» **Exercise directions**:
Present the following entries again, word for word and in full.

» **Data shown**:
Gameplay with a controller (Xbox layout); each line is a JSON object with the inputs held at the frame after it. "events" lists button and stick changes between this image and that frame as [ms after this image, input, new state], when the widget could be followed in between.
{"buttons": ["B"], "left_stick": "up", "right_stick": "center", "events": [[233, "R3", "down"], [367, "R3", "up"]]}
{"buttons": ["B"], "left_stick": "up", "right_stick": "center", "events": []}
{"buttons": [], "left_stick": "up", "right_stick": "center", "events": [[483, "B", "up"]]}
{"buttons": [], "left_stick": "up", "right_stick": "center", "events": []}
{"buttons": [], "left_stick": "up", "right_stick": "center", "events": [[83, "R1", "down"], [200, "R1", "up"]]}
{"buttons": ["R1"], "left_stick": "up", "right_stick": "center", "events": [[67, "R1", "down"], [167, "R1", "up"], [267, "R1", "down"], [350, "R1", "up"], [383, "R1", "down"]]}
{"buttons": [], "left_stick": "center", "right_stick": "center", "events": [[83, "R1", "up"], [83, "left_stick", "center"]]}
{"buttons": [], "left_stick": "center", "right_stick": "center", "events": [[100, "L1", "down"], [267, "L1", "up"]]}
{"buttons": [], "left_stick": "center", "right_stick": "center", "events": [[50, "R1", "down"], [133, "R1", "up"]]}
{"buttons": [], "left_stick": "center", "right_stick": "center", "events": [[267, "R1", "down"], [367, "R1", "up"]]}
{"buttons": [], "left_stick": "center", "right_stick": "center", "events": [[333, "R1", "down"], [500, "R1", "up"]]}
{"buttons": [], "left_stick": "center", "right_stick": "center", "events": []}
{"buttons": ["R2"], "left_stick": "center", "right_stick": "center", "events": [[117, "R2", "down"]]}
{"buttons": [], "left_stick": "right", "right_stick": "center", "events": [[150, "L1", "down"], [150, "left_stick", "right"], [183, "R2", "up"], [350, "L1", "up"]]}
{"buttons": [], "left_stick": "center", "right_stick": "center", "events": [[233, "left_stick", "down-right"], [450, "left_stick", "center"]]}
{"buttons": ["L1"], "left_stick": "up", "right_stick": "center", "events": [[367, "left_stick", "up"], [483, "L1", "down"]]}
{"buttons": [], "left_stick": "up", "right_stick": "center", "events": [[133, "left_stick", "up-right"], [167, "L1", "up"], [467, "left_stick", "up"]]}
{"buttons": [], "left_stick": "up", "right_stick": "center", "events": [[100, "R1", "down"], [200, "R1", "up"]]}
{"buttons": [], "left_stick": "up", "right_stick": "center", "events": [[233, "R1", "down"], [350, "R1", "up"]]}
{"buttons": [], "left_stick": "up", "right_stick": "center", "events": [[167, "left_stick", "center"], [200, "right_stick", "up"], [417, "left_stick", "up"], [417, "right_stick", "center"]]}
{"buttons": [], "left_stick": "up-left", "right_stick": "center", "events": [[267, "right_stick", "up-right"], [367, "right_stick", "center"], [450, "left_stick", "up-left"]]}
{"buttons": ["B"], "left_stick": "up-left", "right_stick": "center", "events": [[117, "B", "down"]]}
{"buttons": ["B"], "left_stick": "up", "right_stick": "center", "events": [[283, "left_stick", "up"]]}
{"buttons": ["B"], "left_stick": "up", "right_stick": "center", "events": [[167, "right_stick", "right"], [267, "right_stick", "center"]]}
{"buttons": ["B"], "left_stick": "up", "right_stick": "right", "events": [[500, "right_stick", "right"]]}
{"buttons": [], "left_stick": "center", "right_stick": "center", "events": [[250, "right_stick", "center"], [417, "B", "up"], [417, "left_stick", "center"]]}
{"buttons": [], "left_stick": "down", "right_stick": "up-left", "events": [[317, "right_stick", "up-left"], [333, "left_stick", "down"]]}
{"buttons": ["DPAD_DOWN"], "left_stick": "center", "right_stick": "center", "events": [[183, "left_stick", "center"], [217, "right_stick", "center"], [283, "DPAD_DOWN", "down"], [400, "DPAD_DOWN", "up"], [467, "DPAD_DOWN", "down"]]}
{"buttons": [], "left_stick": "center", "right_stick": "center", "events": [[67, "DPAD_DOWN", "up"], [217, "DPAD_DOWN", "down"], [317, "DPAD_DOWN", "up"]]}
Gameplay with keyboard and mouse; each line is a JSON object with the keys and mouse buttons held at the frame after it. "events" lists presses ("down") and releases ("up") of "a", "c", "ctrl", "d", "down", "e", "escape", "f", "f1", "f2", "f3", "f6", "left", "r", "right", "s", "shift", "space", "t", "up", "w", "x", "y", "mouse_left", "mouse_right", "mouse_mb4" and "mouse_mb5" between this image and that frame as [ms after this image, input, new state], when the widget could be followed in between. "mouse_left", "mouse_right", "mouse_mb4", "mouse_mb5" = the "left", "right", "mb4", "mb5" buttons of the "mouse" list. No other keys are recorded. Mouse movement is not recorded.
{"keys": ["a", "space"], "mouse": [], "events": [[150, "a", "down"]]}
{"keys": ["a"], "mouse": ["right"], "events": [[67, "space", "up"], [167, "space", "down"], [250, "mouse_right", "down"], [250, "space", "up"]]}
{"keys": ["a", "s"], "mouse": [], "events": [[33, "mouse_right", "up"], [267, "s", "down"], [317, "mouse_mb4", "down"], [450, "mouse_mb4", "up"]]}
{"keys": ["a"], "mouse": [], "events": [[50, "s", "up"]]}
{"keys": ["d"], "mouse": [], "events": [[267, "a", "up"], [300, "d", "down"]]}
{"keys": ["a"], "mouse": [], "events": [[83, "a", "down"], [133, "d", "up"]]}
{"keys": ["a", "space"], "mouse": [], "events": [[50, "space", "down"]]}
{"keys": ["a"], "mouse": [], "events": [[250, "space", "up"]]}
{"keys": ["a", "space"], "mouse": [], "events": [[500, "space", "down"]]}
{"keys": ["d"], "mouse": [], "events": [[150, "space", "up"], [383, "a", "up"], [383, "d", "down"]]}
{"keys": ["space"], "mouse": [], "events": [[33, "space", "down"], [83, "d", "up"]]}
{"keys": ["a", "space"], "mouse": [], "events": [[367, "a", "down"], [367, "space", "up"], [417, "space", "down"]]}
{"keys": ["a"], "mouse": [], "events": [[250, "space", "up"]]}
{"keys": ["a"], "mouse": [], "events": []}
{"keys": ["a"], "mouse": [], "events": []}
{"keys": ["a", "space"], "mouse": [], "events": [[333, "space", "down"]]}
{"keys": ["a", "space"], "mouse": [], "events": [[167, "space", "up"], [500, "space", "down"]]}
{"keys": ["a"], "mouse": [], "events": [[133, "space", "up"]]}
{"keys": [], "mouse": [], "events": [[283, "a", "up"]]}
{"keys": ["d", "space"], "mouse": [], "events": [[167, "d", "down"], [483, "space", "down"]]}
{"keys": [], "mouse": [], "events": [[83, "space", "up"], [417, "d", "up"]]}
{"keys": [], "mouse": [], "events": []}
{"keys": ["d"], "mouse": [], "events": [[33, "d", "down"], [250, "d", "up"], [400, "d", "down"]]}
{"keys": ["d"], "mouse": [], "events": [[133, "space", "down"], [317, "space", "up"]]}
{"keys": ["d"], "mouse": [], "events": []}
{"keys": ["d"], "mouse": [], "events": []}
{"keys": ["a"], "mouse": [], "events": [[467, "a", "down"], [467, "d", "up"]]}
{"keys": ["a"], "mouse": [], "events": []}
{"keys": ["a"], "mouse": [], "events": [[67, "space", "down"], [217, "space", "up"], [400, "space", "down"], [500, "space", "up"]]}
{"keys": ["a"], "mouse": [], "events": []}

» **Task solution**:
Gameplay with a controller (Xbox layout); each line is a JSON object with the inputs held at the frame after it. "events" lists button and stick changes between this image and that frame as [ms after this image, input, new state], when the widget could be followed in between.
{"buttons": ["B"], "left_stick": "up", "right_stick": "center", "events": [[233, "R3", "down"], [367, "R3", "up"]]}
{"buttons": ["B"], "left_stick": "up", "right_stick": "center", "events": []}
{"buttons": [], "left_stick": "up", "right_stick": "center", "events": [[483, "B", "up"]]}
{"buttons": [], "left_stick": "up", "right_stick": "center", "events": []}
{"buttons": [], "left_stick": "up", "right_stick": "center", "events": [[83, "R1", "down"], [200, "R1", "up"]]}
{"buttons": ["R1"], "left_stick": "up", "right_stick": "center", "events": [[67, "R1", "down"], [167, "R1", "up"], [267, "R1", "down"], [350, "R1", "up"], [383, "R1", "down"]]}
{"buttons": [], "left_stick": "center", "right_stick": "center", "events": [[83, "R1", "up"], [83, "left_stick", "center"]]}
{"buttons": [], "left_stick": "center", "right_stick": "center", "events": [[100, "L1", "down"], [267, "L1", "up"]]}
{"buttons": [], "left_stick": "center", "right_stick": "center", "events": [[50, "R1", "down"], [133, "R1", "up"]]}
{"buttons": [], "left_stick": "center", "right_stick": "center", "events": [[267, "R1", "down"], [367, "R1", "up"]]}
{"buttons": [], "left_stick": "center", "right_stick": "center", "events": [[333, "R1", "down"], [500, "R1", "up"]]}
{"buttons": [], "left_stick": "center", "right_stick": "center", "events": []}
{"buttons": ["R2"], "left_stick": "center", "right_stick": "center", "events": [[117, "R2", "down"]]}
{"buttons": [], "left_stick": "right", "right_stick": "center", "events": [[150, "L1", "down"], [150, "left_stick", "right"], [183, "R2", "up"], [350, "L1", "up"]]}
{"buttons": [], "left_stick": "center", "right_stick": "center", "events": [[233, "left_stick", "down-right"], [450, "left_stick", "center"]]}
{"buttons": ["L1"], "left_stick": "up", "right_stick": "center", "events": [[367, "left_stick", "up"], [483, "L1", "down"]]}
{"buttons": [], "left_stick": "up", "right_stick": "center", "events": [[133, "left_stick", "up-right"], [167, "L1", "up"], [467, "left_stick", "up"]]}
{"buttons": [], "left_stick": "up", "right_stick": "center", "events": [[100, "R1", "down"], [200, "R1", "up"]]}
{"buttons": [], "left_stick": "up", "right_stick": "center", "events": [[233, "R1", "down"], [350, "R1", "up"]]}
{"buttons": [], "left_stick": "up", "right_stick": "center", "events": [[167, "left_stick", "center"], [200, "right_stick", "up"], [417, "left_stick", "up"], [417, "right_stick", "center"]]}
{"buttons": [], "left_stick": "up-left", "right_stick": "center", "events": [[267, "right_stick", "up-right"], [367, "right_stick", "center"], [450, "left_stick", "up-left"]]}
{"buttons": ["B"], "left_stick": "up-left", "right_stick": "center", "events": [[117, "B", "down"]]}
{"buttons": ["B"], "left_stick": "up", "right_stick": "center", "events": [[283, "left_stick", "up"]]}
{"buttons": ["B"], "left_stick": "up", "right_stick": "center", "events": [[167, "right_stick", "right"], [267, "right_stick", "center"]]}
{"buttons": ["B"], "left_stick": "up", "right_stick": "right", "events": [[500, "right_stick", "right"]]}
{"buttons": [], "left_stick": "center", "right_stick": "center", "events": [[250, "right_stick", "center"], [417, "B", "up"], [417, "left_stick", "center"]]}
{"buttons": [], "left_stick": "down", "right_stick": "up-left", "events": [[317, "right_stick", "up-left"], [333, "left_stick", "down"]]}
{"buttons": ["DPAD_DOWN"], "left_stick": "center", "right_stick": "center", "events": [[183, "left_stick", "center"], [217, "right_stick", "center"], [283, "DPAD_DOWN", "down"], [400, "DPAD_DOWN", "up"], [467, "DPAD_DOWN", "down"]]}
{"buttons": [], "left_stick": "center", "right_stick": "center", "events": [[67, "DPAD_DOWN", "up"], [217, "DPAD_DOWN", "down"], [317, "DPAD_DOWN", "up"]]}
Gameplay with keyboard and mouse; each line is a JSON object with the keys and mouse buttons held at the frame after it. "events" lists presses ("down") and releases ("up") of "a", "c", "ctrl", "d", "down", "e", "escape", "f", "f1", "f2", "f3", "f6", "left", "r", "right", "s", "shift", "space", "t", "up", "w", "x", "y", "mouse_left", "mouse_right", "mouse_mb4" and "mouse_mb5" between this image and that frame as [ms after this image, input, new state], when the widget could be followed in between. "mouse_left", "mouse_right", "mouse_mb4", "mouse_mb5" = the "left", "right", "mb4", "mb5" buttons of the "mouse" list. No other keys are recorded. Mouse movement is not recorded.
{"keys": ["a", "space"], "mouse": [], "events": [[150, "a", "down"]]}
{"keys": ["a"], "mouse": ["right"], "events": [[67, "space", "up"], [167, "space", "down"], [250, "mouse_right", "down"], [250, "space", "up"]]}
{"keys": ["a", "s"], "mouse": [], "events": [[33, "mouse_right", "up"], [267, "s", "down"], [317, "mouse_mb4", "down"], [450, "mouse_mb4", "up"]]}
{"keys": ["a"], "mouse": [], "events": [[50, "s", "up"]]}
{"keys": ["d"], "mouse": [], "events": [[267, "a", "up"], [300, "d", "down"]]}
{"keys": ["a"], "mouse": [], "events": [[83, "a", "down"], [133, "d", "up"]]}
{"keys": ["a", "space"], "mouse": [], "events": [[50, "space", "down"]]}
{"keys": ["a"], "mouse": [], "events": [[250, "space", "up"]]}
{"keys": ["a", "space"], "mouse": [], "events": [[500, "space", "down"]]}
{"keys": ["d"], "mouse": [], "events": [[150, "space", "up"], [383, "a", "up"], [383, "d", "down"]]}
{"keys": ["space"], "mouse": [], "events": [[33, "space", "down"], [83, "d", "up"]]}
{"keys": ["a", "space"], "mouse": [], "events": [[367, "a", "down"], [367, "space", "up"], [417, "space", "down"]]}
{"keys": ["a"], "mouse": [], "events": [[250, "space", "up"]]}
{"keys": ["a"], "mouse": [], "events": []}
{"keys": ["a"], "mouse": [], "events": []}
{"keys": ["a", "space"], "mouse": [], "events": [[333, "space", "down"]]}
{"keys": ["a", "space"], "mouse": [], "events": [[167, "space", "up"], [500, "space", "down"]]}
{"keys": ["a"], "mouse": [], "events": [[133, "space", "up"]]}
{"keys": [], "mouse": [], "events": [[283, "a", "up"]]}
{"keys": ["d", "space"], "mouse": [], "events": [[167, "d", "down"], [483, "space", "down"]]}
{"keys": [], "mouse": [], "events": [[83, "space", "up"], [417, "d", "up"]]}
{"keys": [], "mouse": [], "events": []}
{"keys": ["d"], "mouse": [], "events": [[33, "d", "down"], [250, "d", "up"], [400, "d", "down"]]}
{"keys": ["d"], "mouse": [], "events": [[133, "space", "down"], [317, "space", "up"]]}
{"keys": ["d"], "mouse": [], "events": []}
{"keys": ["d"], "mouse": [], "events": []}
{"keys": ["a"], "mouse": [], "events": [[467, "a", "down"], [467, "d", "up"]]}
{"keys": ["a"], "mouse": [], "events": []}
{"keys": ["a"], "mouse": [], "events": [[67, "space", "down"], [217, "space", "up"], [400, "space", "down"], [500, "space", "up"]]}
{"keys": ["a"], "mouse": [], "events": []}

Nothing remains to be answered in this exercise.